The ACA failed to directly tackle these cost concerns or the complex issue of caring for undocumented immigrants, often cited by hospitals as a primary reason for cost shifting and the high price of medical care. The ACA also imposed a blunt flat tax on medical device manufacturers but not on hospitals that sell devices and profit from a significant markup with no tax burden. In the end, the key next step for America is not to bend the “cost curve,” but to bend the “price curve” through greater transparency in hospital charges.

Addressing Medical Liability

When asked why medical malpractice reform is missing from the debate, the most frequent response, according to Harvard economists, is that the cost of jury awards and legal settlements from malpractice litigation are just “a drop in the bucket” compared with overall health spending, which reached $448 million in 2001.

But what about medical product liability?
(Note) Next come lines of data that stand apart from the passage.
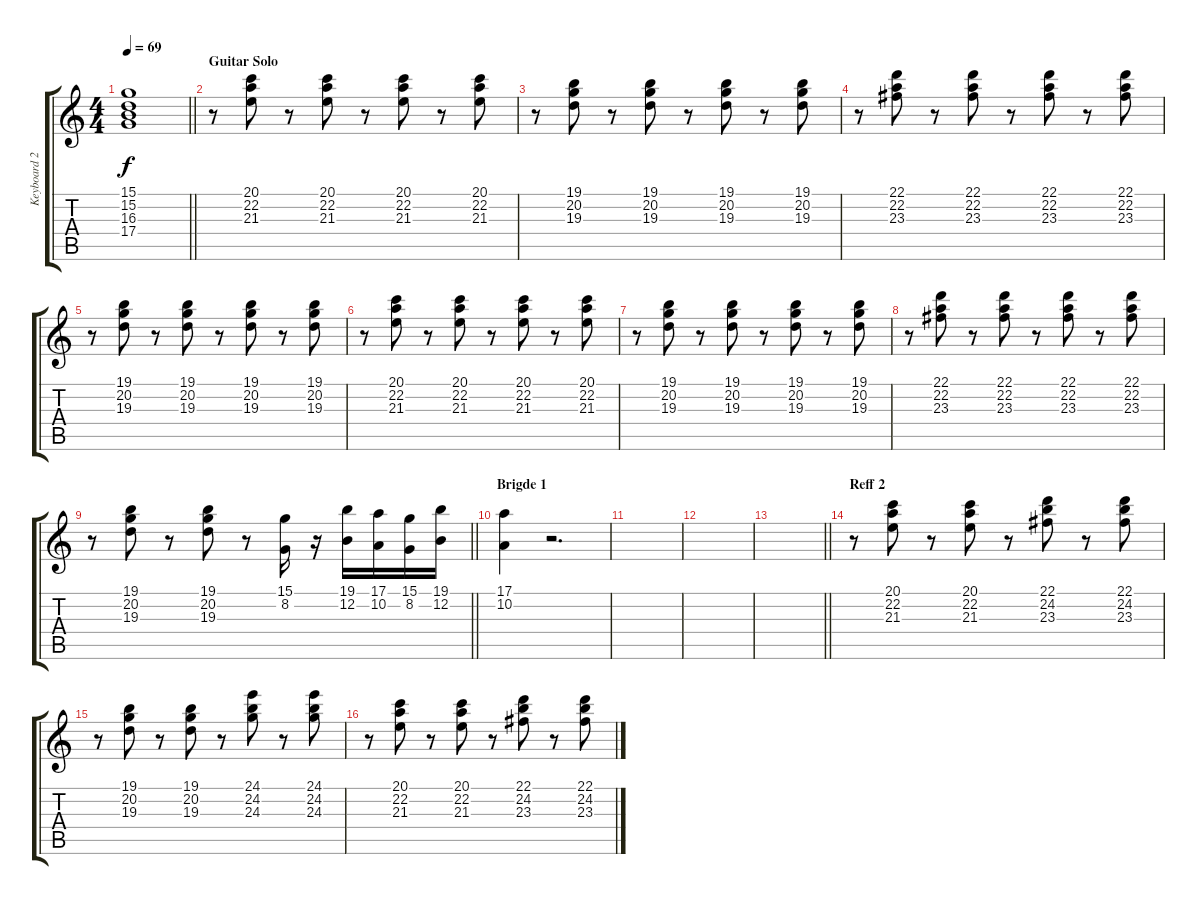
\track ("Keyboard 2" "Keyboard 2") {instrument stringensemble1}
\staff {score tabs}
\tuning (E4 B3 G3 D3 A2 E2) {hide}
\ts (4 4)
\tempo 69
\clef g2
\barLineRight lightlight
\ks c
(15.1 15.2 16.3 17.4).1{dy f} |
\section ("" "Guitar Solo")
r.8{volume 12} (20.1 22.2 21.3).8 r.8 (20.1 22.2 21.3).8 r.8 (20.1 22.2 21.3).8 r.8 (20.1 22.2 21.3).8 |
r.8 (19.1 20.2 19.3).8 r.8 (19.1 20.2 19.3).8 r.8 (19.1 20.2 19.3).8 r.8 (19.1 20.2 19.3).8 |
r.8 (22.1 22.2 23.3).8 r.8 (22.1 22.2 23.3).8 r.8 (22.1 22.2 23.3).8 r.8 (22.1 22.2 23.3).8 |
r.8 (19.1 20.2 19.3).8 r.8 (19.1 20.2 19.3).8 r.8 (19.1 20.2 19.3).8 r.8 (19.1 20.2 19.3).8 |
r.8 (20.1 22.2 21.3).8 r.8 (20.1 22.2 21.3).8 r.8 (20.1 22.2 21.3).8 r.8 (20.1 22.2 21.3).8 |
r.8 (19.1 20.2 19.3).8 r.8 (19.1 20.2 19.3).8 r.8 (19.1 20.2 19.3).8 r.8 (19.1 20.2 19.3).8 |
r.8 (22.1 22.2 23.3).8 r.8 (22.1 22.2 23.3).8 r.8 (22.1 22.2 23.3).8 r.8 (22.1 22.2 23.3).8 |
\barLineRight lightlight
r.8 (19.1 20.2 19.3).8 r.8 (19.1 20.2 19.3).8 r.8 (15.1 8.2).16{volume 12 instrument stringensemble1} r.16 (19.1 12.2).16 (17.1 10.2).16 (15.1 8.2).16 (19.1 12.2).16 |
\section ("" "Brigde 1")
(17.1 10.2).4 r.2{d} |
|
|
\barLineRight lightlight
|
\section ("" "Reff 2")
r.8{volume 10 instrument acousticgrandpiano} (20.1 22.2 21.3).8 r.8 (20.1 22.2 21.3).8 r.8 (22.1 24.2 23.3).8 r.8 (22.1 24.2 23.3).8 |
r.8 (19.1 20.2 19.3).8 r.8 (19.1 20.2 19.3).8 r.8 (24.1 24.2 24.3).8 r.8 (24.1 24.2 24.3).8 |
r.8 (20.1 22.2 21.3).8 r.8 (20.1 22.2 21.3).8 r.8 (22.1 24.2 23.3).8 r.8 (22.1 24.2 23.3).8
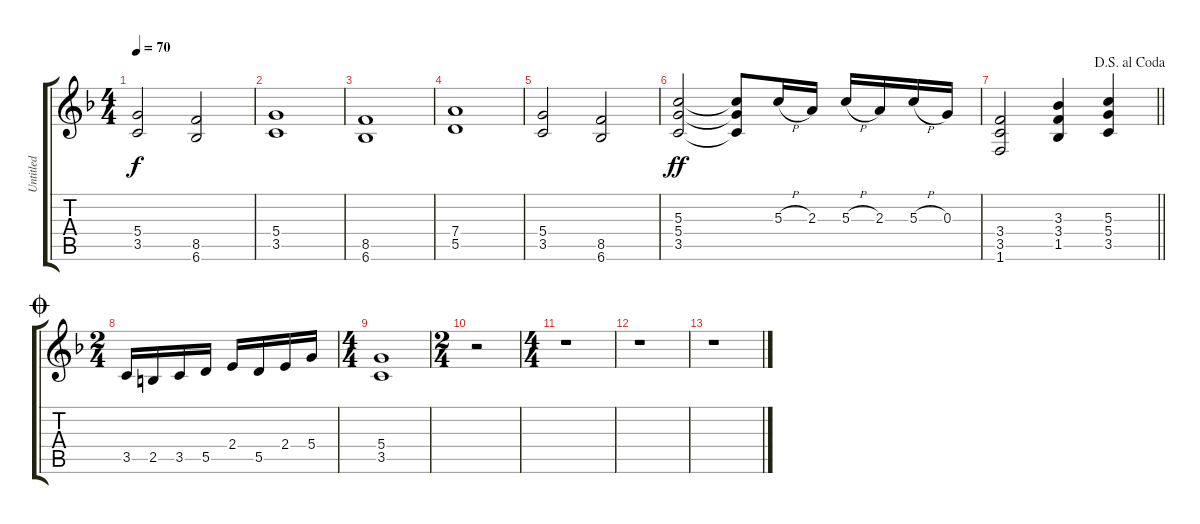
\track ("Untitled" "Untitled") {instrument distortionguitar}
\staff {score tabs}
\tuning (E4 B3 G3 D3 A2 E2) {hide}
\ts (4 4)
\tempo 70
\clef g2
\ks f
(5.4 3.5).2{dy f} (8.5 6.6).2 |
(5.4 3.5).1 |
(8.5 6.6).1 |
(7.4 5.5).1 |
(5.4 3.5).2 (8.5 6.6).2 |
(5.3 5.4 3.5).2{dy ff} (5.3{t} 5.4{t} 3.5{t}).8 5.3{h}.16 2.3.16 5.3{h}.16 2.3.16 5.3{h}.16 0.3.16 |
\jump dalsegnoalcoda
\barLineRight lightlight
(3.4 3.5 1.6).2 (3.3 3.4 1.5).4 (5.3 5.4 3.5).4 |
\ts (2 4)
\jump coda
3.5.16 2.5.16 3.5.16 5.5.16 2.4.16 5.5.16 2.4.16 5.4.16 |
\ts (4 4)
(5.4 3.5).1 |
\ts (2 4)
r.2 |
\ts (4 4)
r.1 |
r.1 |
r.1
My colleagues and I regularly see startling headlines like “Medtronic Settles Heart Device Suits for $268M,” which highlights to me that looking at medical malpractice alone is insufficient and true legal reform has been missing from the ACA. Massive settlements from malpractice suits drive up the prices of devices and make me wonder whether class action suits are the most cost-effective and equitable way to compensate patients when they are harmed without hampering advances in medical education. Perhaps the next important step is to transform our legal system into a more timely, efficient, cost-effective and equitable industry.

Forward, Sideways or Backward?

I am often asked whether the ACA represents movement forward, sideways or backward. My answer is that depending on which part of the ACA you look at, it represents movement in all three directions at once.

But I am hopeful and optimistic for the future because I think we are now at the beginning of a critical venture to improve our health care system. Most importantly, as our nation moves forward in health care reform, we will need to integrate physicians into the discussion to make the reform meaningful. The ACA represents a first step toward this end.

As we enter the next phase of a “health care revolution” in America, I believe that the essential next steps include reforming our unique employment-based health care insurance, increasing patient responsibility, reconnecting the payer and recipient of care and integrating the voices of physicians and Congress. With 17 doctors in the House and three in the Senate, I believe that important progress can be made working in a bipartisan manner with elected officials to advance the central vision that “health care is a public good,” and to promote justice, equality and financial fairness in the American health care delivery system.